Cross-laminated timber is becoming popular as a construction material for its ability to withstand earthquakes — albeit in an area historically built with bricks to withstand fire after learning that lesson pretty quickly.
Now, the AIA is offering a course for architects on how to make sure CLT can withstand smoke and fire, too, through Green CE, a U.S. Green Building Council (USGBC) Education Partner and an AIA Education Provider that offers educational courses for architects, engineers, interior designers and contractors.
Fire suppression expert Steve Conboy has been teaching the course on creating high-density wooden buildings that are safer from fire and smoke.
"Using fire-defended lumber products changes the game regarding safety, improves affordability and is unquestionably more environmentally sustainable," said Conboy. "Today, cities and states around the world are struggling with a lack of affordable housing. We cannot meet their goals with steel and concrete alone. While untreated wood has resulted in countless catastrophic fires, driving up insurance costs and causing many cities to ban large-scale wood construction, the new green technology of advanced fire inhibitors changes that, which is why GreenCE's educational platform is in such demand."
Conboy is the general manager and chairman of Mighty Fire Suppression, Inc., which is developing and supplying cost-effective green methodologies for mass timber CLT high-rises, multi-story wood-stick frame construction, and environmentally safe wildfire inhibitors.
His new class was first introduced in November 2017, and within the three months since more than 900 architects, engineers and construction specialists have already completed the course.
It offers a critical historical review of wood-frame residential construction and illustrates to architects, engineers and construction specialists the advances in building technology now available.
This layer of fire resistance technology taught is supposed to be cost-effective and to allows all types of lumber-constructed buildings — including CLT and Nail Laminated Timber — to become much safer for more densely-populated residential and commercial development.
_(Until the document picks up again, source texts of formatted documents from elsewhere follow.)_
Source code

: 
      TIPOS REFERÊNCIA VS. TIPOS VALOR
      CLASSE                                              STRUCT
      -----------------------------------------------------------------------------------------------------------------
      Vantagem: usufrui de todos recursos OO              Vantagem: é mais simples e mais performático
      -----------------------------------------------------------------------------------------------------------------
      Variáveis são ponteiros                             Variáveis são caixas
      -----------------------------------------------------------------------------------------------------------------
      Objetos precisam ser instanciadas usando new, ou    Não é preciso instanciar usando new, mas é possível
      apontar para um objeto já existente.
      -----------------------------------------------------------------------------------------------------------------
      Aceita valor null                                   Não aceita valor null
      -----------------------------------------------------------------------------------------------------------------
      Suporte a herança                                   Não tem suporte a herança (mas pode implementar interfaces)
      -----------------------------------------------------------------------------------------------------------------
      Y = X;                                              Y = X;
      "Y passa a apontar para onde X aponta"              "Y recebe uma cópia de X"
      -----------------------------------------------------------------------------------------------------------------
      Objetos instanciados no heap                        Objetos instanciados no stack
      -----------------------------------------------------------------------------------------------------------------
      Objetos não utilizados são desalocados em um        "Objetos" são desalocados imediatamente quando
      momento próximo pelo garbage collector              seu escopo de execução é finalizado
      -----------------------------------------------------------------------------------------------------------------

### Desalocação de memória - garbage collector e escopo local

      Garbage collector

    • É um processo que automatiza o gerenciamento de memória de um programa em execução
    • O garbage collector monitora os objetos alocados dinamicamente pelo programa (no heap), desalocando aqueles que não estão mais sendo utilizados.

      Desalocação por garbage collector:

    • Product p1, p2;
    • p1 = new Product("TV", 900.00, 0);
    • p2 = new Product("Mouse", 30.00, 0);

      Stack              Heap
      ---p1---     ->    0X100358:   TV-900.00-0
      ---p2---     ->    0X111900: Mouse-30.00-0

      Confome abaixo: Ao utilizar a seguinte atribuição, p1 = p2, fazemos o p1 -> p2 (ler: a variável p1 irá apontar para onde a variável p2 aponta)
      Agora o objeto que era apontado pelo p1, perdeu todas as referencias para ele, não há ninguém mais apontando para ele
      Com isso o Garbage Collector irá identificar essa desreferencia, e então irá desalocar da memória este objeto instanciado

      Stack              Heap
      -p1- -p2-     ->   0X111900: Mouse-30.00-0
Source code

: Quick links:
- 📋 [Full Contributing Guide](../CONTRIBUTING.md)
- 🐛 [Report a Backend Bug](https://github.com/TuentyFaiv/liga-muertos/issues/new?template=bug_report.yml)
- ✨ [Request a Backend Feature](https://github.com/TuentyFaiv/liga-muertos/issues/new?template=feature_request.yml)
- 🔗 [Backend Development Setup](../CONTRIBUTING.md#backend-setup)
"As an engineer, I fully support the way this technology is defending wood structures from fire because our industry has never made this type of protection so affordable," said Thomas Curry, president of Performance Plus Engineering, who completed the course. "It makes the decision to use it easy."
With Framework in the Pearl District, Portland has been a leader in the development of tall wood-frame buildings, which have the potential to fulfill the need for high-density affordable housing. Other Portland-area mass timber buildings of note include the First Tech Federal Credit Union building coming online in Hillsboro, the Con-way Leland James Center, 38 Davis and Carbon12.